Telle dans une république bananière, pas de responsables, pas de coupables, au grand dam des victimes assassinés en dépit d’une commission parlementaire diligentée. Ainsi Moussa Mara, pourtant accueilli en héros à son retour de Kidal, sera par la suite contraint à la démission le 08 janvier 2015. Il a été fatalement affaibli par les critiques croisées du RPM qui n’arrivait pas à digérer le fait qu’un premier ministre n’était pas alors issu de ses rangs et de l’opposition qui dénonçait les dossiers de corruption. Par rapport au dossier de Kidal, le ministre de la défense d’alors, Soumeylou Boubèye Maïga a démissionné, mais il sera vite réhabilité par IBK pour devenir secrétaire général de la présidence puis aujourd’hui premier ministre.
Quant à Modibo Keïta, comme d’habitude, le RPM va le soutenir au début en se résignant avant de lui tourner le dos par la suite. Ainsi le dossier du nord du pays connaitra un début de solution avec la signature d’un accord de paix le 15 mai 2015 avec la mise en place partielle des autorités intérimaires et des patrouilles mixtes. Cependant les groupes armés sont loin de déposer les armes, de même les caciques du RPM qui n’hésitaient plus à court-circuiter le premier ministre pour aller traiter directement avec IBK.
Ainsi affaibli, Modibo Keïta à son tour sera gentiment remercié par IBK qui fera appel à un Rpmiste bon teint, en la personne d’Abdoulaye Idrissa Maïga pour conduire le gouvernement. En poste depuis 8 mois, il présentera à la surprise générale sa démission au chef de l’Etat sans explication officielle. Contrairement à ses 4 prédécesseurs, pendant qu’il n’y avait visiblement pas de crise d’animosité ou d’incompatibilité d’humeur ni avec sa famille politique ni avec le président IBK, sous réserve d’éventuelles révélations de dernière minute.
Ainsi le départ de l’ex premier ministre d’Abdoulaye Idrissa Maïga, pourtant subit mais sans fracas, peut s’expliquer sous 2 angles. Au pire des cas, il s’agirait d’une divergence de vues, voire un malentendu entre le chef de l’Etat et son premier ministre concernant la gestion d’un ou des dossiers du gouvernement. En pareil circonstance et même dans bien d’autres cas, le dernier mot appartient au Chef de l’Etat et c’est le premier ministre qui sera contraint de rendre le tablier.

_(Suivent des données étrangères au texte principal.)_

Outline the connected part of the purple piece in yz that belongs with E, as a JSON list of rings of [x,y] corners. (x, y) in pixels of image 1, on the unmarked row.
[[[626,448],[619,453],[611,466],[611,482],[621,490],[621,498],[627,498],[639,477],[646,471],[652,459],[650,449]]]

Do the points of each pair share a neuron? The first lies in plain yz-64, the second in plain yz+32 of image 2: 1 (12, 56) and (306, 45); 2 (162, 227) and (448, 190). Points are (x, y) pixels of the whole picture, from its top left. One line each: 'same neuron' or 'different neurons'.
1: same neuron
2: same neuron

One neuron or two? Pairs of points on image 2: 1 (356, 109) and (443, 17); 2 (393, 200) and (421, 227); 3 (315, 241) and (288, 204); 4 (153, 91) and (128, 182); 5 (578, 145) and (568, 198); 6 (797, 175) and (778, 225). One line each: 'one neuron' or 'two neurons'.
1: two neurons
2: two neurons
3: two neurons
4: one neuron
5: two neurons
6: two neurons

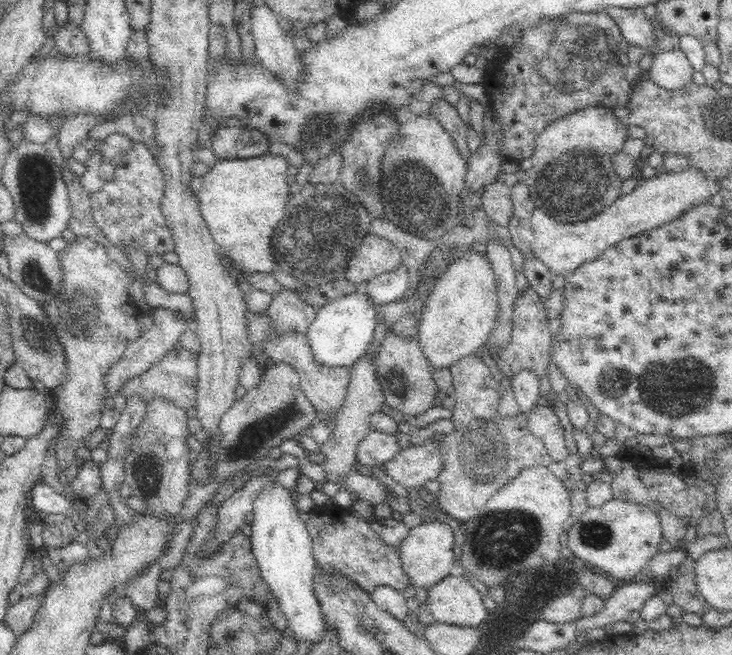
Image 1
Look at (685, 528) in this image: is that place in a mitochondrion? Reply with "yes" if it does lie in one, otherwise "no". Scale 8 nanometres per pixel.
no

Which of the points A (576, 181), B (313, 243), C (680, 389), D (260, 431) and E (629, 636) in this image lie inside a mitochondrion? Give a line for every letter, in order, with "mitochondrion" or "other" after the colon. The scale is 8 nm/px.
A: mitochondrion
B: mitochondrion
C: mitochondrion
D: mitochondrion
E: other

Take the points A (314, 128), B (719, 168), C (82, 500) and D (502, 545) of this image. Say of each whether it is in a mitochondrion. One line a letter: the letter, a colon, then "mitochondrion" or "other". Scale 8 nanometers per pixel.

Au mieux des cas, il pourrait être question d’un accord amiable entre IBK et son premier ministre sortant pour faire venir SBM, fin tacticien politique qui en a plus d’un tour dans le sac. Les jours à venir nous édifieront sur ce point. En attendant, c’est un secret de polichinelle qu’IBK se représentera pour un second mandat. Du coup de grosses manœuvres se mettent en place au sommet de l’Etat pour arriver à cette fin.

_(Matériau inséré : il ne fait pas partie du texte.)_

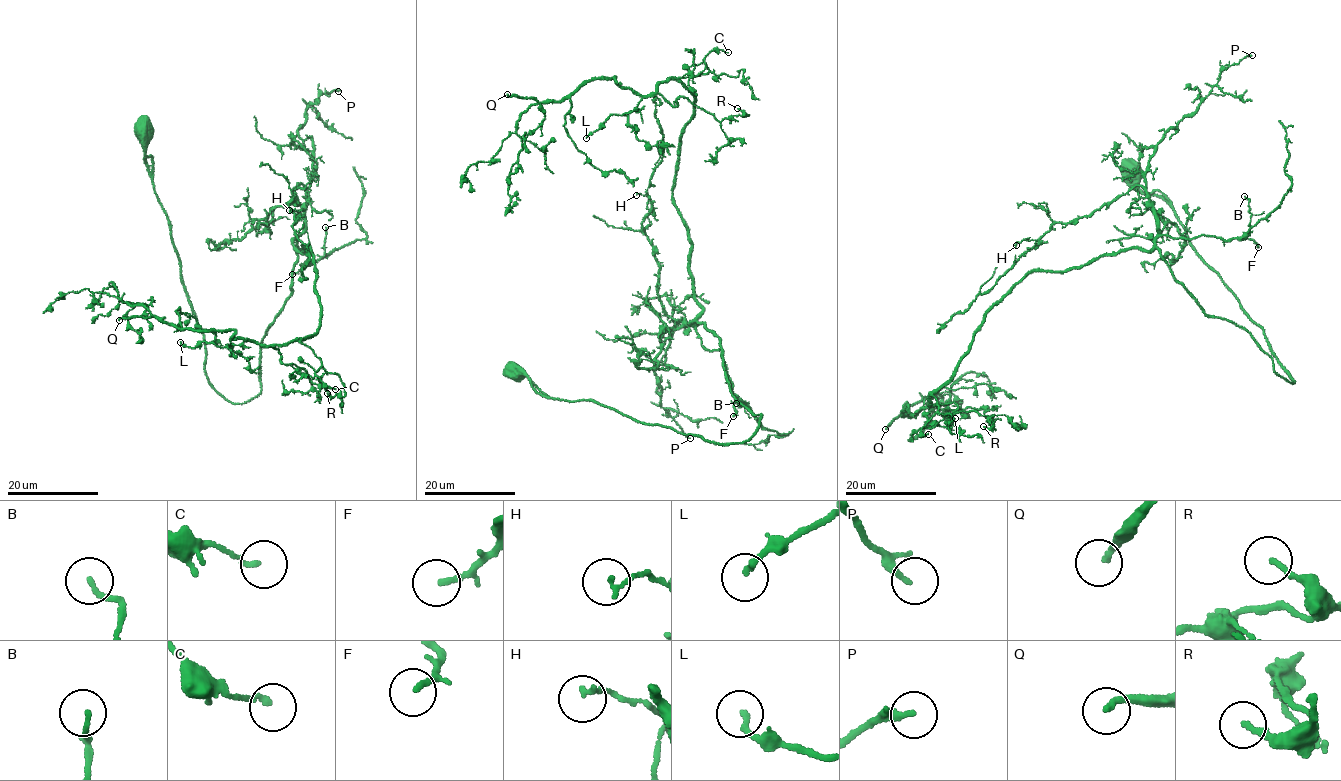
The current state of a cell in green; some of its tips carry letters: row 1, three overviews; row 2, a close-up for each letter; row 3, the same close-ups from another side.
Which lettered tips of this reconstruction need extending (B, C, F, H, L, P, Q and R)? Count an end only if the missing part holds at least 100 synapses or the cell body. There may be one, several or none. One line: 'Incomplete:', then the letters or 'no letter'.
Incomplete: Q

L’ARSENAL ELECTORAL POUR 2018
A 6 mois des présidentielles, acte N°1 : le retour d’ATT est désormais dans le sac à cadeaux depuis le 24 décembre à la veille de Noël même si la messe n’est pas encore attendue, car on ignore encore si le pouvoir va chercher à en tirer un bénéfice politique. Acte N°2 : cinq jours après le retour d’ATT, le premier ministre démissionne en douce, sans explication alors qu’aucune crise avérée ne présageait cette démission. Acte N°3 : la composition du nouveau gouvernement montre à suffisance un arsenal de bataille électoral avec un recentrage autour de trois pôles : RPM, ADEMA et société civile.
Autour des deux formations politiques gravitent les autres « moyens » ou « petits » partis politiques de la majorité présidentielle et qui ont eu voix au chapitre dans le gouvernement : CODEM, ASMA, UM-RDA, UDD, le Parti socialiste PS-Yelen coura entre autres. L’attelage politique est renforcé par la société civile représentée officiellement ou de fait à titre individuel. Soit dit en passant, la coordination des associations et ONG féminines du Mali (CAFO) dont la présidente sortante (ou actuelle) Mme Traoré Oumou Touré a été reconduite dans le nouveau gouvernement n’a pas fini de gérer les dissensions internes ainsi créées. L’objectif étant de rameuter au-delà du RPM.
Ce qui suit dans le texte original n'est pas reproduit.